Esclarecimentos sobre a Rio+20, por Ladislau Dowbor

Por Almeida
Um guia de leituras para compreender os encontros, seu contexto e os caminhos para a sustentabilidade sócio-ambiental — inclusive no Brasil
Por Ladislau Dowbor*
Pontos de referência
Primeiro, se você se sente confuso relativamente à Rio+20, bem vindo ao clube. O desafio, no entanto, é simples. Por um lado, agravam-se os dramas do aquecimento global, da liquidação das florestas originais, da destruição da vida nos mares, da perda de solo agrícola, da redução da biodiversidade, do esgotamento de recursos naturais críticos. Por outro lado, temos um bilhão de pessoas que passam fome, destas 180 milhões são crianças, e destas entre 10 e 11 milhões morrem de inanição ou de não acesso a uma coisa tão prosaica como água limpa, ou seja, 30 mil por dia, dez torres gêmeas em termos de mortes por dia. Morrem no silêncio da pobreza, não rendem o mesmo espetáculo para a mídia. Não estamos matando, deixamos morrer. Um terço da humanidade ainda cozinha com lenha. Já morreram 25 milhões de Aids, enquanto discutimos o valor das patentes. Isto num planeta que graças a tantas tecnologias é simplesmente farto.
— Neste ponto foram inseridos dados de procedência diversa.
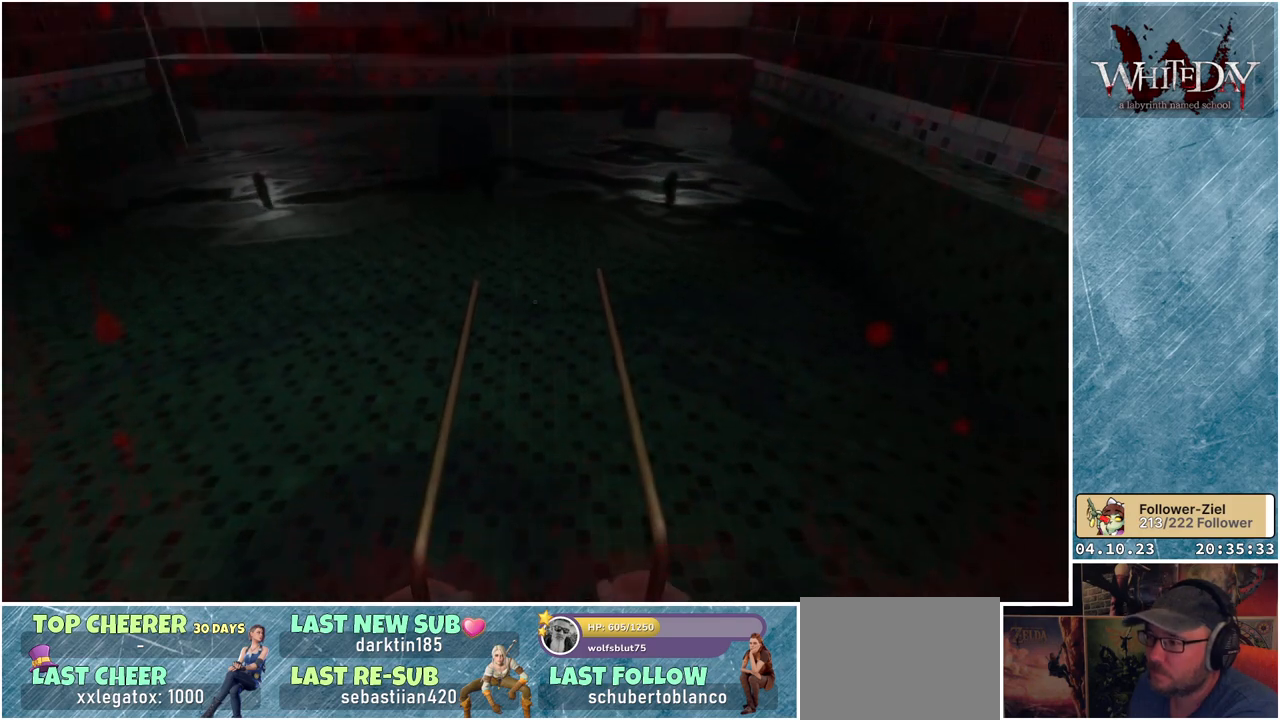
{"buttons": [], "left_stick": "up", "right_stick": "center", "events": [[167, "left_stick", "up"]]}
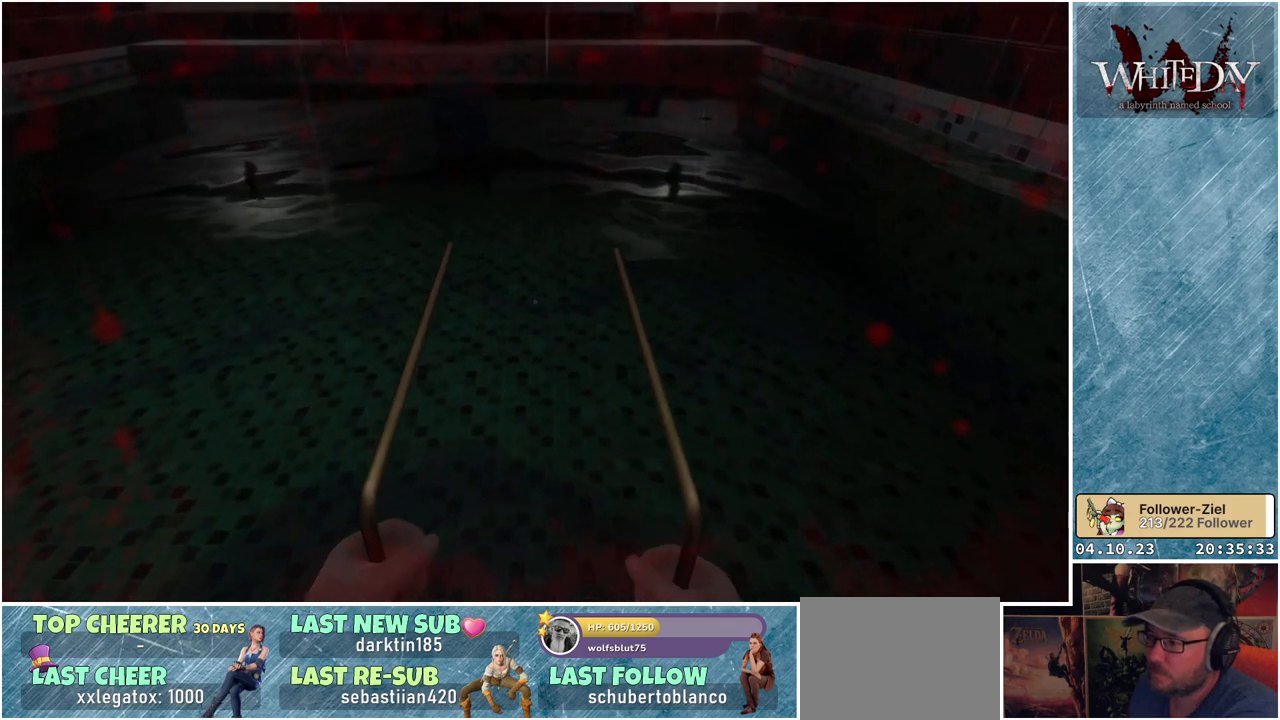
{"buttons": [], "left_stick": "up", "right_stick": "center", "events": []}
Produzimos no mundo 2 bilhões de toneladas só de grãos, o que equivale a 800 gramas por pessoa e por dia, sem falar de outros alimentos. Se dividirmos os 63 trilhões de dólares do PIB mundial pelos 7 biliões de habitantes, são 5400 reais por mês por família de quatro pessoas. Com o que produzimos poderíamos todos viver com paz e dignidade. E temos 737 grupos corporativos mundiais, 75% deles de intermediação financeira, que controlam 80% do sistema corporativo mundial, o que explica o número de bilionários. No conjunto, buscam maximizar os lucros, ainda que o planeta entre em crise financeira e produtiva generalizada. A simplicidade do desafio, é que estamos acabando com o planeta para o benefício de uma minoria. Houston, we have a problem.
....Em outros termos, há uma convergência de processos críticos, o ambiental, o social e o econômico. E o denominador comum dos três processos, é o problema da governança, de gestão da sociedade no sentido amplo. Sabemos administrar unidades, uma empresa, uma repartição pública, uma organização da sociedade civil. Estamos apenas aprendendo a articular o conjunto para o bem comum, e isto, gostemos ou não, é política. Enfrentamos problemas globais quando as estruturas políticas realmente existentes estão fragmentadas em 194 estados-nação. Ao tripé que aparentemente recolhe a nossa unanimidade – uma sociedade economicamente viável, socialmente justa e ambientalmente sustentável – precisamos portanto hoje acrescentar o pilar da governança, os desagradáveis assuntos políticos, saber quem tomará as decisões, de onde virá o financiamento, como será realizado o seguimento e o controle. A Rio-92 desenhou os desafios do tripé de maneira competente, com a Agenda 21 e as grandes convenções do clima e da biodiversidade. Sabemos sim para onde ir. A Rio+20 terá o desafios mais espinhoso de enfrentar o dilema da governança, da criação de estruturas político-institucionais que façam acontecer. Não é uma opção, é uma necessidade. Com o agravamento dos processos planetários, estamos, como diz Ignacy Sachs, condenados a inovar.
Não tenho na presente nota nenhuma pretensão de apresentar respostas para dilemas deste porte. Mas pareceu-me útil fazer uma pequena resenha de documentos que me têm passado pelas mãos, uma forma prática de facilitar a vida de quem está buscando boas leituras.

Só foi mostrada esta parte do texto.